In 2018, the Trump administration began to apply new tariffs on steel and aluminium imports from dozens of countries, including India. It used a national security exemption in US trade law to do so. India in response made a list of retaliatory tariffs that it filed with the World Trade Organization (WTO) but held off on applying for them.

Then, in June 2019, Trump removed India and several other countries from the Generalized System of Preferences (GSP) list. The GSP is a preferential trade program that allows countries – considered weaker economies needing a boost – to sell to the US without tariffs on a variety of products.

Before the removal of India from the program, the US President had previously asked his administration to alter the GSP rules for “safeguarding the country’s interests”, and to ensure that no nation was harming it through the incentives. An ORF analysis on the effect of the move points out that five product sectors among those which enjoyed a zero tariff under the GSP fall under the top 20 Indian exports to the country. “This implies that these commodities are important to India’s overall export basket, which puts into doubt the claim made by Indian trade officials that the GSP withdrawal would have an “insignificant” effect,” the report states.

After the US withdrew India’s name from the GSP list, New Delhi responded by imposing higher retaliatory tariffs on 28 US products including almonds, apples, and walnuts. Data by the US Department of Agriculture shows that India paid $543 million for more than half of US almond exports in 2018, and is by far the largest buyer of US almonds. India is also the second-largest buyer of US apples.

Votes Behind Trump’s ‘Proclamation’ of Love for India?

After the broadcast of Trump’s ‘naturalisation ceremony’, former US secretary of state Hillary Clinton said it was “like watching a fox bless a hen-house”.

“Trump has spent his entire political career demonising immigrants. He’s caged migrant babies at the border. He’s used fear of “caravans” as a political prop. Watching him preside over a naturalisation ceremony last night was like watching a fox bless a henhouse,” Clinton said in a tweet.

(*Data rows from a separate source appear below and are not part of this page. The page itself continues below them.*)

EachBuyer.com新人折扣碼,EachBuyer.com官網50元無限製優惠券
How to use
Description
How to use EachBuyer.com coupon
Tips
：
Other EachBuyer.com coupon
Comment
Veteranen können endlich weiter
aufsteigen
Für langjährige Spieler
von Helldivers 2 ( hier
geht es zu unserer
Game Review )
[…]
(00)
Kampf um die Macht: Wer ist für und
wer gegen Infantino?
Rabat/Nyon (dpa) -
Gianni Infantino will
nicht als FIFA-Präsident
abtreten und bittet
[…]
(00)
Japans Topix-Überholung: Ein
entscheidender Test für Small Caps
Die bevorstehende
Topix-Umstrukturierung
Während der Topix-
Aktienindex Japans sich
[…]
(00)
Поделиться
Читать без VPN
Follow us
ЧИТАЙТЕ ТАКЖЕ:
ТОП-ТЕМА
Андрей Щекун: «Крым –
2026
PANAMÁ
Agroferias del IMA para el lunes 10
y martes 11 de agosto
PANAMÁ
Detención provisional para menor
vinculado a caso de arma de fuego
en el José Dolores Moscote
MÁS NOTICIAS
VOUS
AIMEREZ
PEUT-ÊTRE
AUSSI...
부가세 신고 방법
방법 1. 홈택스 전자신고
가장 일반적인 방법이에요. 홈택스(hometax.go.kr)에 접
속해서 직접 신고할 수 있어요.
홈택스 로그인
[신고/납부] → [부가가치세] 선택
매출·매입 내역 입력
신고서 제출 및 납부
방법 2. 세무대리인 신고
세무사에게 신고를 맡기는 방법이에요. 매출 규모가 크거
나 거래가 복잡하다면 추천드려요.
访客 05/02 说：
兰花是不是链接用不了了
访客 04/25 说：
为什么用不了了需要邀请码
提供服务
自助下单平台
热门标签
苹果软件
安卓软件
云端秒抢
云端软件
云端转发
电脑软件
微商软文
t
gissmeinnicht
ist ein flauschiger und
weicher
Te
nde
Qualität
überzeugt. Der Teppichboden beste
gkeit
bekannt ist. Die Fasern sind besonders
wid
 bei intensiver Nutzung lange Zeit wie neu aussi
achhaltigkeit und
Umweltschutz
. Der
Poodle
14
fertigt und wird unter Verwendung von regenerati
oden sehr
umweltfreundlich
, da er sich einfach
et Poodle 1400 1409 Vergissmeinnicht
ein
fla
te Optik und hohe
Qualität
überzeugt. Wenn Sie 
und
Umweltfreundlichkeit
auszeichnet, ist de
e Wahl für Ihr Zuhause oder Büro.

The ceremony was criticised by many, who pointed out how the picture Trump attempted to paint was quite different from his policies in the past three-and-a-half-years. Opinion columnist Frank Bruni wrote in a piece in The New York Times that Trump “emceed a naturalisation ceremony — on live television — of five immigrants who belong to the sorts of ethnic groups or come from the kinds of places that he has routinely caricatured and vilified. This didn’t honour them. It reduced them to re-election props.”

Both Joe Biden and Trump seem to be laying importance on the estimated 1.8 million eligible Indian-American voters for the November poll. The Trump campaign recently released a video commercial that featured short clips from PM Modi and Trump’s addresses in Ahmedabad at the ‘Namaste Trump’ event. In the run-up to the presidential elections, Trump has also been making repeated statements on his love for India, Modi, and the support he holds of the diaspora.

The community has even been dubbed an “absolute difference maker” by top democratic leader Thomas Perez, who pointed out that Hillary Clinton has lost Michigan by 10,700 votes in 2016, and that the state has 125,000 Indian-American voters.

However, a 2016 post-Election National Asian American Survey (NAAS) found that only a mere 16% of Indian Americans voted for Trump, while 77% of Indian Americans voted for Hillary Clinton. Past surveys, too, have shown Indian Americans have historically favoured the Democratic party.